Bei der Finanzierung ihrer bildungspolitischen Versprechungen verwies die SPD schon in einem Ende 2023 beschlossenen Parteitagsbeschluss auf das Ziel, einen "Deutschlandpakt Bildung" mit 100 Milliarden Euro auszustatten. Ein besonderes Engagement von Kanzler Olaf Scholz in die Richtung war seitdem nicht feststellbar.

 

Irgendwo müssen die 100 Milliarden herkommen. Zur Finanzierung, auch das steht in unserem Parteiprogramm, wollen wir die Vermögenssteuer wieder einführen und die Erbschaftssteuer reformieren und effektiv ausweiten. Grundbedingungen der Ampel, auf die die FDP immer pochte, waren aber der Ausschluss von Steuererhöhungen und die Unantastbarkeit der Schuldenbremse. Auch für einen SPD-Bundeskanzler ergab es daher keinen Sinn, jede Woche gegen dieselbe Wand zu laufen. Der "Deutschlandpakt Bildung" war insofern immer als programmatischer Vorrat für die SPD gedacht, und jetzt kommt er zum Tragen.
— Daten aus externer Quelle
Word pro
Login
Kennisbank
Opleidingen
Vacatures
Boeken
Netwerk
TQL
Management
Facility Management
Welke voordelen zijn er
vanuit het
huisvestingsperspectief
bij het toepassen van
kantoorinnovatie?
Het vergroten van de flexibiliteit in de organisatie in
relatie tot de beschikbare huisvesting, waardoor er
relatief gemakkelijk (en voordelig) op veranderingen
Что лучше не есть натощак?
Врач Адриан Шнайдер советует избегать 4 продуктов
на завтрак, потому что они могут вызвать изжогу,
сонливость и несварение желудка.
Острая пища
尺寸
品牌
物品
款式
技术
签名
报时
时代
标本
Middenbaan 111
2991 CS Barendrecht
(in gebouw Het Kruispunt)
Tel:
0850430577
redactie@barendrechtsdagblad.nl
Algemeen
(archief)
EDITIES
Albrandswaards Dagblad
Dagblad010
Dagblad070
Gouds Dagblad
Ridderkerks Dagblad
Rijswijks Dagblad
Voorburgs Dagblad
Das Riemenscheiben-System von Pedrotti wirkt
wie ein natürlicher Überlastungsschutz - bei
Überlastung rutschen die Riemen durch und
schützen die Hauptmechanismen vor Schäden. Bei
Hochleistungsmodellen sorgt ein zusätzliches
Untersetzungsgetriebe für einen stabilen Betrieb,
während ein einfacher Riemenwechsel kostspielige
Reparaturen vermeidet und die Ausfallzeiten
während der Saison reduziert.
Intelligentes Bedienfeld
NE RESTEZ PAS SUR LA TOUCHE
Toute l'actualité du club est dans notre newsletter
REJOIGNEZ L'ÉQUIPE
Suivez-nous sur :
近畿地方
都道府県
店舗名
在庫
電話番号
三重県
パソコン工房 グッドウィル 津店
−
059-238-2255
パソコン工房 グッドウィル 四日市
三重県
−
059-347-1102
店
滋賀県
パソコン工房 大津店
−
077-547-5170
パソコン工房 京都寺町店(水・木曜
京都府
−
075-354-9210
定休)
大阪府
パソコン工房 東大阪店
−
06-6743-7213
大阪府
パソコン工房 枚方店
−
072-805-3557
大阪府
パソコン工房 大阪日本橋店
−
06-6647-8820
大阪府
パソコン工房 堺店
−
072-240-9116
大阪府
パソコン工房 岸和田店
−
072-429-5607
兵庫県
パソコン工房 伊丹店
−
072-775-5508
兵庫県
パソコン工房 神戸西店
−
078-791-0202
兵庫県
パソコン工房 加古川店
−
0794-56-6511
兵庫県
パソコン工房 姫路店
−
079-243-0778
Denn beide Ziele, die Reform der Vermögenssteuer und die Reform der Erbschaftssteuer, verbunden mit der Sicherstellung, dass die Erträge gezielt in der Bildung ankommen, werden auch in unserem Wahlprogramm eine wichtige Rolle spielen. Natürlich mit Augenmaß, ohne den Unternehmen das Wasser für Investitionen abzugraben. Aber die Zahl der Multimillionäre und Milliardäre ist in der Krise weiter gewachsen, zusammengenommen konnten sie ihre Vermögen um nochmal 20 Prozent erhöhen, während andere am Rande ihrer Existenz stehen.  Es gibt durchaus Parteien und potenzielle Koalitionspartner, die da unserer Meinung sind und mitgehen würden. Eines kann ich jedenfalls versichern: Wir werden dafür sorgen, dass die 100 Milliarden und ihre Finanzierung in einen Koalitionsvertrag kommen. Nochmal werden wir uns nicht von vornherein die Hände auf dem Rücken zusammenbinden lassen.